Os milagres "imperfeitos" de Jesus (P. Gonçalo Portocarrero de Almada)

Bem sei que a Sagrada Escritura diz que Jesus «tudo fez bem» (Mc 7, 37) mas, paradoxalmente, muitos dos seus milagres parecem tão imperfeitos quanto as belíssimas capelas da Batalha, que o são precisamente porque nunca foram concluídas.
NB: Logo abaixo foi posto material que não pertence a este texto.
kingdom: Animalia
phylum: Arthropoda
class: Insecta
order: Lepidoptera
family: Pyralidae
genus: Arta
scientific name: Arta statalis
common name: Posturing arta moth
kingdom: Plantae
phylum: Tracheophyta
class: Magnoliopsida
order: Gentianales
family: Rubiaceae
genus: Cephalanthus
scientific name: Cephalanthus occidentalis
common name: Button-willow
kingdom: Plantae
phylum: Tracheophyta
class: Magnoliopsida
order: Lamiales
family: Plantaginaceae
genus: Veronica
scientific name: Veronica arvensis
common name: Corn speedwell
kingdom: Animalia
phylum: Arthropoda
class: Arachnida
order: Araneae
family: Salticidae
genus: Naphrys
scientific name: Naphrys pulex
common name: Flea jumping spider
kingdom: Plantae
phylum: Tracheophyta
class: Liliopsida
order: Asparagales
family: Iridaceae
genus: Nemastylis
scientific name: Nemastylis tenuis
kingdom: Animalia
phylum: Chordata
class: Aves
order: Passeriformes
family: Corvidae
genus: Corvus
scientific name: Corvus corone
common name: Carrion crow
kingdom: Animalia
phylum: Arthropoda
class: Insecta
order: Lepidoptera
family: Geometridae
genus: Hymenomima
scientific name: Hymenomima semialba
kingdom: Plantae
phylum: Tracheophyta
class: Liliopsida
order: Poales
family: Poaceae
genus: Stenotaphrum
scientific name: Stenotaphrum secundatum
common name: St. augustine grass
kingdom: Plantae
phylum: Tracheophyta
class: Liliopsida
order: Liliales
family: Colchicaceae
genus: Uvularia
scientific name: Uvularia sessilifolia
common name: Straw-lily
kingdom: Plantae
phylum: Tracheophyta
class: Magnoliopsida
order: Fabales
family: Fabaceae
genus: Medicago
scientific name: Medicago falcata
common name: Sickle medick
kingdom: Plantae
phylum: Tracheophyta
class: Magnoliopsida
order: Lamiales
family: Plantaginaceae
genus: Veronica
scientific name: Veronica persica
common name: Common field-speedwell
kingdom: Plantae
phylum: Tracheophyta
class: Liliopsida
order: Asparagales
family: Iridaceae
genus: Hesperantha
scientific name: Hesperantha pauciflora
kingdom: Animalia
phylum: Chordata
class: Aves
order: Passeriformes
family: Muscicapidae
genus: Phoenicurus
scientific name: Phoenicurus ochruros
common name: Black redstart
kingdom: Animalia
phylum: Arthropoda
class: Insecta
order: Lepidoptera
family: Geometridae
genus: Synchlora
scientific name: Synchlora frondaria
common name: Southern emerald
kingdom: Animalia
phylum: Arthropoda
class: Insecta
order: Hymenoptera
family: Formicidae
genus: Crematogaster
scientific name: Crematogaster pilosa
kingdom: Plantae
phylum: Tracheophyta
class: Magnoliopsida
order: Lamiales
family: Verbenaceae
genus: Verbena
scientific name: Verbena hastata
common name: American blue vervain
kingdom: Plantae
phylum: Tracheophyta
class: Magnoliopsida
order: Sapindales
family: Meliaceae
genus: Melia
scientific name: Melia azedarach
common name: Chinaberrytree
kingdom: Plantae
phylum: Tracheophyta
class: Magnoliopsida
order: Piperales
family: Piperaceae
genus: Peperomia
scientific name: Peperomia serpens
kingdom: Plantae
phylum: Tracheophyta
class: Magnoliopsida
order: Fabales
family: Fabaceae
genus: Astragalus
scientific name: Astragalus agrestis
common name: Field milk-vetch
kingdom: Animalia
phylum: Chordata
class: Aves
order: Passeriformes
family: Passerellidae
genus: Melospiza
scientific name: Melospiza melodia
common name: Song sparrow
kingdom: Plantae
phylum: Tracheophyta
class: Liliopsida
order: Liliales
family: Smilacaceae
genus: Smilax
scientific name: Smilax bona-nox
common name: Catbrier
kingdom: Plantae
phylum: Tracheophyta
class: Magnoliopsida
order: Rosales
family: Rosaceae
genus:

Também vários milagres do Senhor parecem incompletos, porque realizados de forma aparentemente deficiente.
Senão, vejamos. Logo o primeiro, nas bodas de Caná, parece estranho, se se atentar a todos os pormenores. A pedido de Maria, Jesus acede a resolver milagrosamente a falta de vinho naquele banquete nupcial que, em boa verdade, corria sérios riscos de se tornar um autêntico «copo-de-água». Para o efeito, manda os serventes encherem seis talhas de pedra, tendo cada qual uma capacidade de uns cem litros, aproximadamente. Ou seja, obrigou os empregados a carregar uns seiscentos quilos de água, o que não é brincadeira. Ora um milagre «perfeito» podia e devia suprir essa operação prévia, pois Deus tem poder mais do que suficiente para fazer surgir, directamente do nada, o melhor vinho do mundo.
É verdade que o milagre das bodas de Caná foi o primeiro e, por isso, deve-se-lhe dar algum desconto. Mas, mesmo mais tarde, já sendo o Senhor mais experiente na arte, voltam a acontecer situações que parecem denotar alguma imperfeição no ofício. Por exemplo, aquando a segunda multiplicação dos pães e dos peixes, o Mestre excede-se na produção: com o que sobrou, encheram-se sete cestos bem cheios. Não teria sido mais lógico e económico que tivesse acertado na quantidade de alimentos a proporcionar àquela multidão de cerca de dez mil pessoas?! Por outro lado, Jesus serviu-se dos discípulos, qual improvisada empresa de «catering», para a distribuição daquele alimento milagroso e para a recolha das sobras, operação que, sendo tanta a gente a servir, deve ter sido muito demorada e cansativa. Porque não fez surgir, diante de cada comensal, a sua refeição, segundo a sua própria necessidade?! Não teria sido mais exemplar um milagre bem calibrado e sem necessidade de recorrer ao serviço dos apóstolos?!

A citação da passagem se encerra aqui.